In a more elaborate version of this technique, you can define a Mem class, complete with methods, and make mem an instance of the class. Sometimes this can be handy.

        class Mem:
            def __init__(self):
                self.stupidErrorsCount = 0
                self.sillyErrorsCount  = 0

            def getTotalErrorsCount(self):
                return self.stupidErrorsCount + self.sillyErrorsCount

        # instantiate the Mem class to create a global mem object
        mem = Mem()

What’s the point?

So, what does the Globals Class pattern buy you?

1. First of all, you don’t have to go putting “global” statements all over your code.   The beauty of using a globals class is that you don’t need to have any “global” statements in you code.

There was a time — in the past, when I still used “global” — when I might find myself in a situation where my code was evolving and I needed to create more and more global variables. In a really bad case I might have a dozen functions, each of which declared a dozen global variables. The code was as ugly as sin and a maintenance nightmare.  But the nightmare stopped when I started putting all of my formerly global variables into a global class like mem.  I simply stopped using “global” and got rid of all those “global” statements that were cluttering up my code. 

So the moral of my story is this.  Kids, don’t be like me.  I started out using “global” and had to change.  I’m a recovering “global” user. 

Don’t you even start.  Skip the section on the “global” keyword in your copy of Beginners Guide to Learning Python for Dummies.  Don’t use “global” at all.  Just use a globals class.

2. I like the fact that you can easily tell when a variable is global simply by noticing the mem. modifier.

3. The globals statement is redundant.  The Globals Class pattern relieves us of of the burden of having to worry about it.

Python has the quirk that if X is a global, and a function only reads X, then within the function, X is global. But if the function assigns a value to X, X is treated as local.

So suppose that — as your code evolves — you add an assignment statement deep in the bowels of the function. The statement assigns a value to X. Then you have — as a side-effect of the addition of that statement — converted X (within the scope of the function) from a global to a local.

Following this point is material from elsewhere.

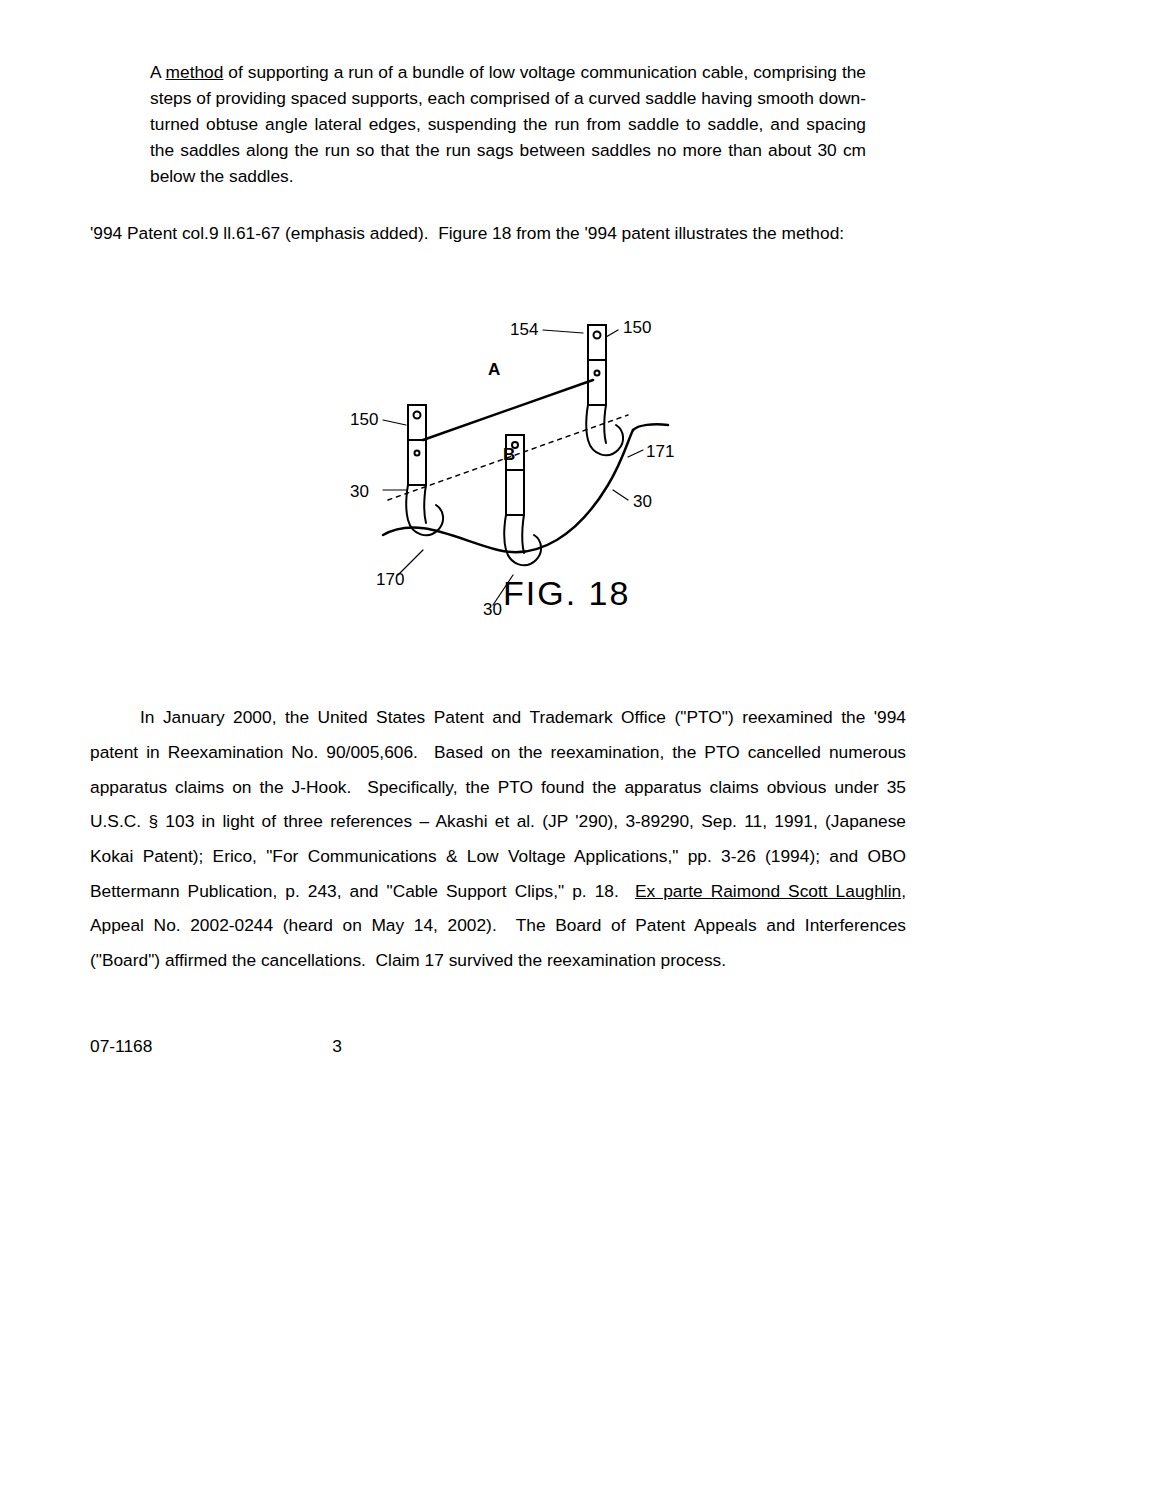A method of supporting a run of a bundle of low voltage communication cable, comprising the steps of providing spaced supports, each comprised of a curved saddle having smooth down-turned obtuse angle lateral edges, suspending the run from saddle to saddle, and spacing the saddles along the run so that the run sags between saddles no more than about 30 cm below the saddles.
'994 Patent col.9 ll.61-67 (emphasis added). Figure 18 from the '994 patent illustrates the method:
154 150 150 30 171 30 170 30 A B FIG. 18
In January 2000, the United States Patent and Trademark Office ("PTO") reexamined the '994 patent in Reexamination No. 90/005,606. Based on the reexamination, the PTO cancelled numerous apparatus claims on the J-Hook. Specifically, the PTO found the apparatus claims obvious under 35 U.S.C. § 103 in light of three references – Akashi et al. (JP '290), 3-89290, Sep. 11, 1991, (Japanese Kokai Patent); Erico, "For Communications & Low Voltage Applications," pp. 3-26 (1994); and OBO Bettermann Publication, p. 243, and "Cable Support Clips," p. 18. Ex parte Raimond Scott Laughlin, Appeal No. 2002-0244 (heard on May 14, 2002). The Board of Patent Appeals and Interferences ("Board") affirmed the cancellations. Claim 17 survived the reexamination process.
07-1168 3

You might or might not want to have done that.  You might not even realize what you’ve done.   If you do realize what you’ve done, you probably need to add another statement to the function, specifying that X is global.  That is sort of a language wart. If you use the Globals Class pattern, you avoid that wart.

4. I think the use of the Globals Class pattern makes the work of static code analyzers (e.g. PyFlakes) easier.

5. The Globals Class pattern makes it possible to create multiple, distinct groups of globals.

This can be useful sometimes. I have had modules that processed nested kinds of things: A, B, and C. It was helpful to have different groups of globals for the different kinds of things.

        class memA: pass
        class memB: pass
        class memC: pass

6. Finally, the Globals Class pattern makes it possible to pass your globals as arguments.

I have had the situation where a module grew to the point where it needed to be split into two modules. But the modules still needed to share a common global memory. With the Globals Class pattern, a module’s globals are actually attributes of an object, a globals class.  In Python, classes are first-class objects.  That means that a globals class can be passed — as a parameter — from a function in one module to a function in another module.

Is this really A Good Thing?

At this point I can hear a few stomachs churning. Mine is one of them. Because, as we all know, Global Variables are Always a Bad Thing.

But that proposition is debatable.  In any event, it is an issue that I’m not going to explore here.  For now, I prefer to take a practical, pragmatic position:

  • Sometimes globals are the best practical solution to a particular programming problem.
  • For the occasions when Globals are A Good Thing, it is handy to have a way to Do Globals in A Good Way.

So the bottom line for me is that there are occasions when some kind of globals-like technique is the best tool for the job.  And on those occasions the Globals Class pattern is a better tool for the job than globals themselves.